Il faut dire que cette situation dépasse largement le cadre du secteur de la santé. Elle incarne une méthode de gouvernance qui sape les fondements mêmes de la confiance entre les citoyens et leurs institutions. En refusant de dialoguer sincèrement, en ignorant les correspondances officielles, en reportant indéfiniment l’application des engagements pris, le gouvernement joue avec le feu et chaque jour qui passe sans réponse aggrave la fracture.
Il est vrai que le Maroc aspire à réformer son système de santé, à le moderniser, à en faire un modèle pour la région. Mais ces ambitions, aussi louables soient-elles, resteront des chimères tant que les professionnels du secteur seront traités avec autant de désinvolture.
Les syndicats l’ont clairement indiqué : dans de telles conditions, il sera impossible pour les professionnels de s’investir activement dans les réformes. Et comment pourrait-il en être autrement ? Quand ceux qui sont censés porter le changement se heurtent à un mur de mépris, quand leurs revendications légitimes sont ignorées, quand leurs efforts pour maintenir la paix sociale sont systématiquement sabotés, quel espoir reste-t-il ?

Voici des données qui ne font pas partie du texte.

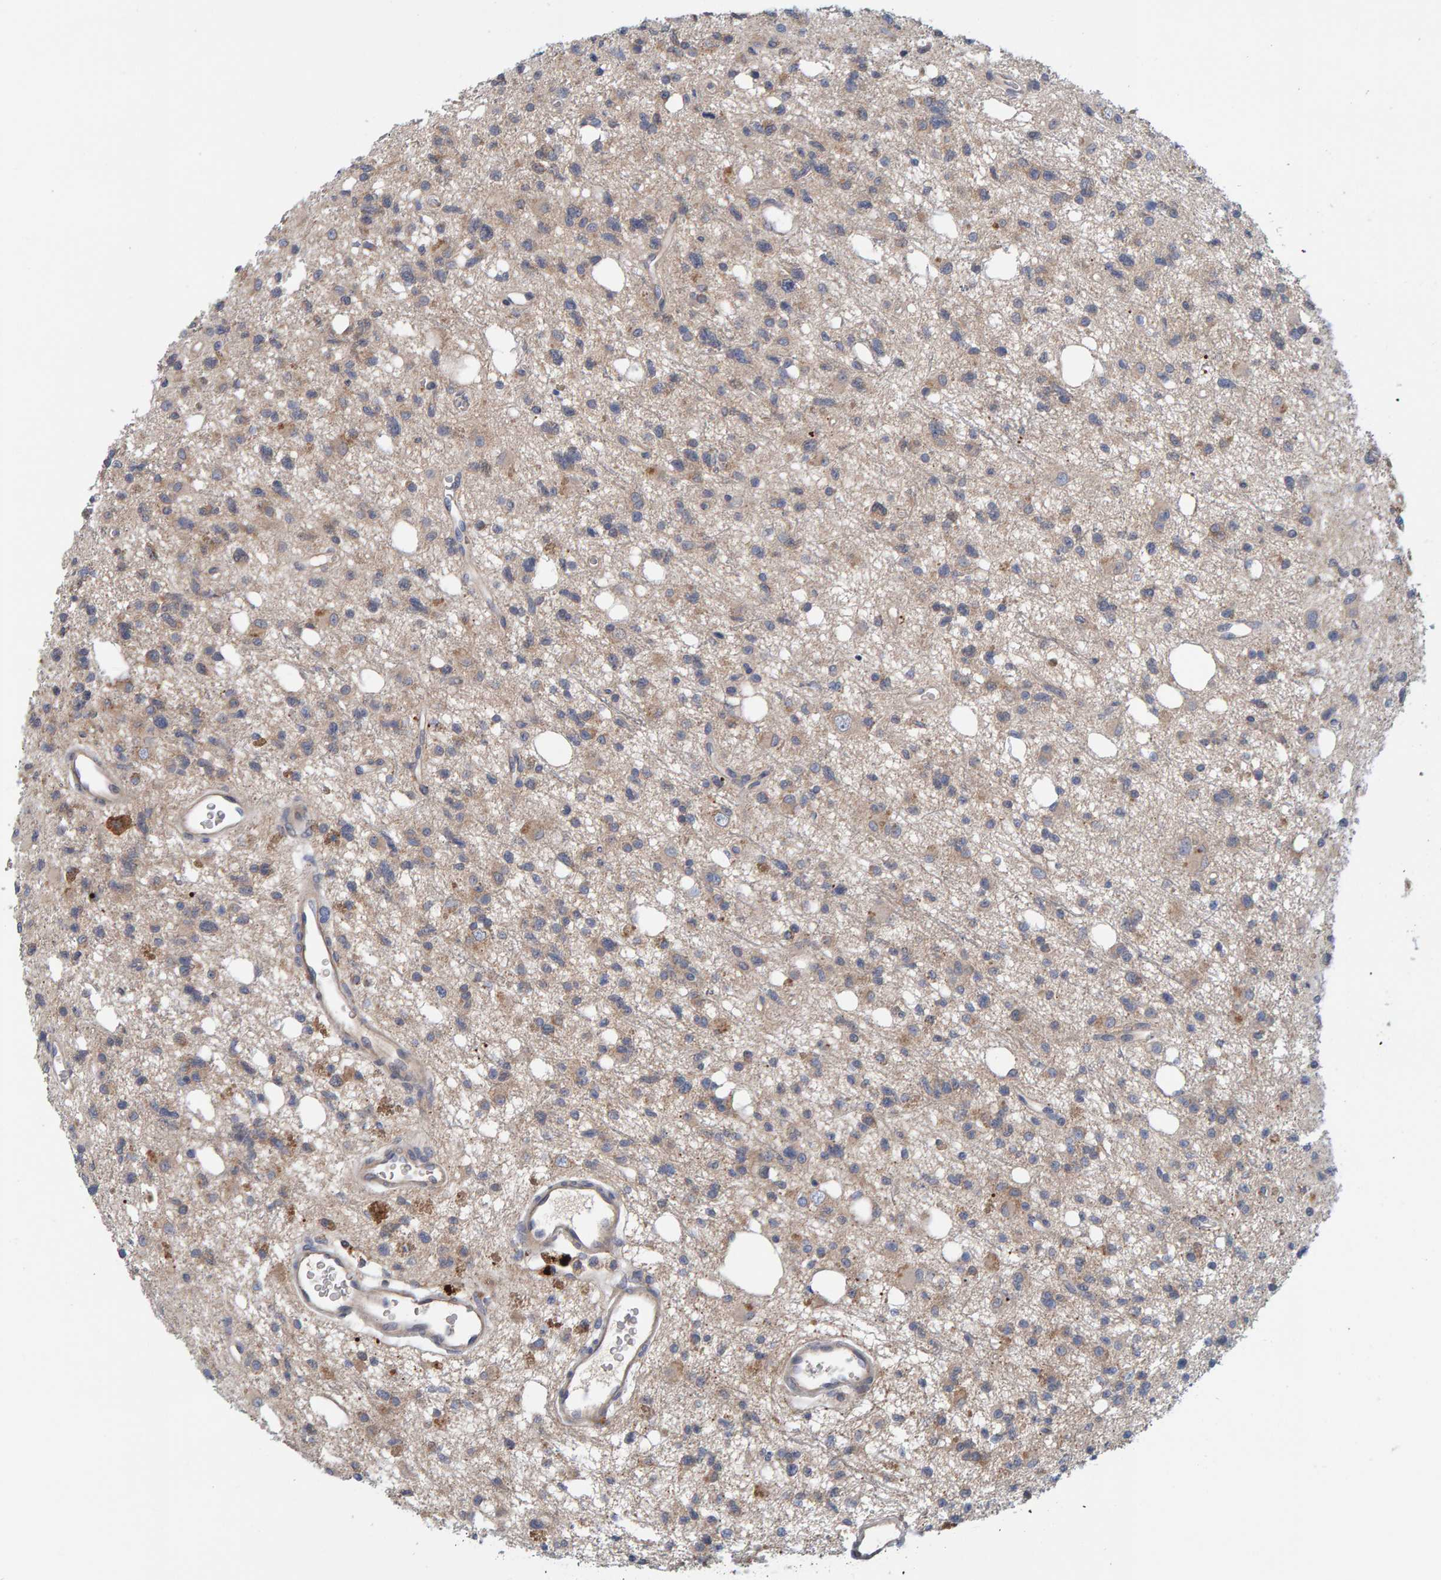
{"staining": {"intensity": "weak", "quantity": "25%-75%", "location": "cytoplasmic/membranous"}, "tissue": "glioma", "cell_type": "Tumor cells", "image_type": "cancer", "snomed": [{"axis": "morphology", "description": "Glioma, malignant, High grade"}, {"axis": "topography", "description": "Brain"}], "caption": "Glioma stained for a protein (brown) displays weak cytoplasmic/membranous positive positivity in approximately 25%-75% of tumor cells.", "gene": "TATDN1", "patient": {"sex": "female", "age": 62}}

La coordination syndicale appelle désormais à une mobilisation massive. Et il serait naïf de penser que cette colère restera confinée au secteur de la santé. Car le problème dépasse de loin les seuls enjeux de santé publique. Il s’agit de la crédibilité des institutions, de la légitimité du dialogue social et de la capacité du gouvernement à tenir ses promesses.
Le Maroc mérite mieux. Il mérite un système de santé digne de ce nom, où les professionnels sont respectés, écoutés, valorisés. Il mérite un gouvernement qui honore ses engagements, qui place les intérêts de la nation au-dessus des calculs politiques.
Aux professionnels de santé qui luttent pour leur dignité, nous disons : tenez bon. Votre combat est juste et votre colère légitime. Et à ce gouvernement, nous lançons cet avertissement : le mépris n’est pas une politique. Il est temps d’agir, et d’agir vite.